N. mexicana has peculiar physicochemical characteristics that differ from those of other Nocardia species, and the characteristics of IFM 11616 were similar to those of N. mexicana. The conventional physicochemical testing used for the accurate identification of some Nocardia species has been recommended against recently. However, this method was used for the identification of N. mexicana in this study because the characteristics of N. mexicana were very specific. The antimicrobial susceptibility tests showed that IFM 11616 was resistant to many types of antibiotics. Rodríguez-Nava et al. reported that N. mexicana is multidrug resistant (Rodríguez-Nava ), which is consistent with the results of this study. Therefore, it is likely that N. mexicana is a multidrug-resistant species of the Nocardia genus. The cases of N. mexicana infection are very rare not only in Japan but also around the world. Therefore, it is necessary to accumulate clinical reports on such cases.

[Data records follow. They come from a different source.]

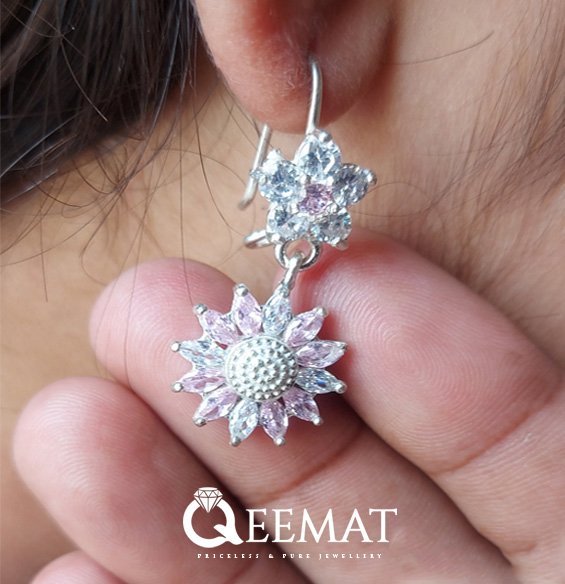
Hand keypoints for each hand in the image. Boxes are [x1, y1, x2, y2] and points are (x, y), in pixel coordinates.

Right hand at [14, 232, 564, 582]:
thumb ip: (521, 430)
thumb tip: (376, 292)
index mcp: (563, 555)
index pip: (504, 437)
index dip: (431, 360)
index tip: (342, 274)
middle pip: (345, 493)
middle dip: (246, 395)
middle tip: (148, 307)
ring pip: (253, 570)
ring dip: (155, 505)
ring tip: (68, 425)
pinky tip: (65, 576)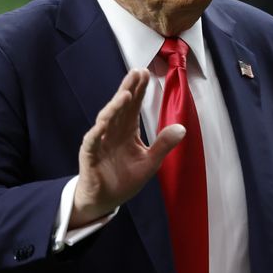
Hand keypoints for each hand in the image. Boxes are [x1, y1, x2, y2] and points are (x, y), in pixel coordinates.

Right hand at [71, 69, 185, 227]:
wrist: (105, 200)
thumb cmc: (124, 179)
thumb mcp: (150, 162)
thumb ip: (163, 145)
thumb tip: (182, 128)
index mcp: (127, 131)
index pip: (133, 106)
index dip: (140, 91)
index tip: (146, 73)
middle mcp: (113, 132)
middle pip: (120, 107)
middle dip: (128, 89)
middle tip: (136, 72)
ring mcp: (100, 142)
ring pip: (106, 119)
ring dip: (115, 106)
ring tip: (126, 93)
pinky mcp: (89, 155)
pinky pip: (92, 141)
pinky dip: (97, 131)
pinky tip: (103, 122)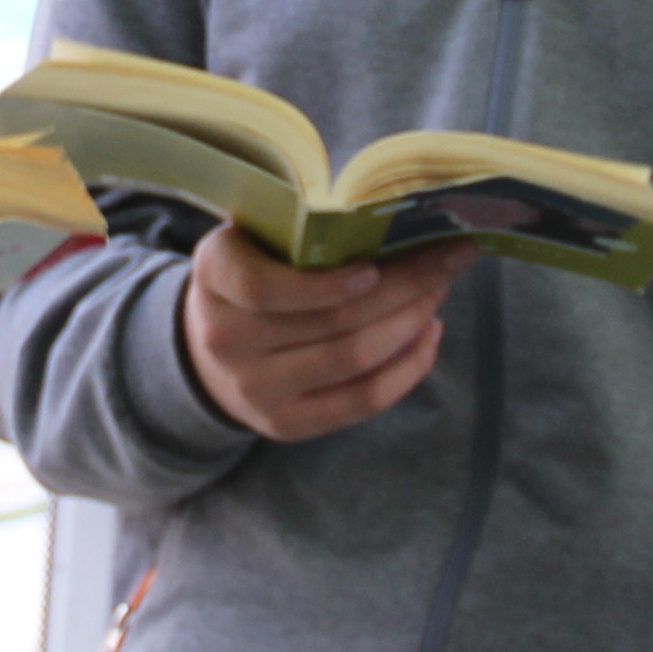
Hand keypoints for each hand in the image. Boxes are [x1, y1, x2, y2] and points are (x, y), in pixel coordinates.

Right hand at [178, 229, 468, 442]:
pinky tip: (428, 335)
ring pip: (354, 357)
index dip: (324, 283)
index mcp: (214, 276)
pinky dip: (408, 369)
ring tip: (437, 293)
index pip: (262, 287)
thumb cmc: (251, 278)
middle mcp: (225, 339)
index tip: (375, 267)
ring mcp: (254, 389)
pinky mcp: (286, 425)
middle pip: (331, 319)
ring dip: (410, 322)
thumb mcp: (252, 241)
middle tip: (446, 261)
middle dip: (404, 287)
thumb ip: (301, 233)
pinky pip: (361, 400)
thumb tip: (399, 227)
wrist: (206, 355)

Traditionally, TMP/SMX and MINO are among the first-line antibiotics chosen for pulmonary nocardiosis treatment (Burgert, 1999; Saubolle ; Minero ). However, the strain isolated in the present case was resistant to TMP/SMX and MINO; therefore, the drugs did not show any clinical efficacy. We chose BIPM based on the susceptibility results, and this therapy was beneficial to the patient. Long-term oral therapy is usually necessary, but the only oral drug that the strain was susceptible to in vitro was LZD. In addition, increasing evidence supports its efficacy in the long-term treatment of nocardiosis (Moylett ; Shen ; Tanioka ); therefore, LZD may be a suitable alternative. However, anaemia and thrombocytopenia are frequently associated with prolonged LZD treatment, and rare but severe adverse events such as lactic acidosis, neuropathy and visual impairment have been reported (Rivero ; Shen ).

In conclusion, to our knowledge, this is the first report on a case of pulmonary nocardiosis caused by N. mexicana. Despite its rarity, the species require attention owing to the existence of its multidrug-resistant strains.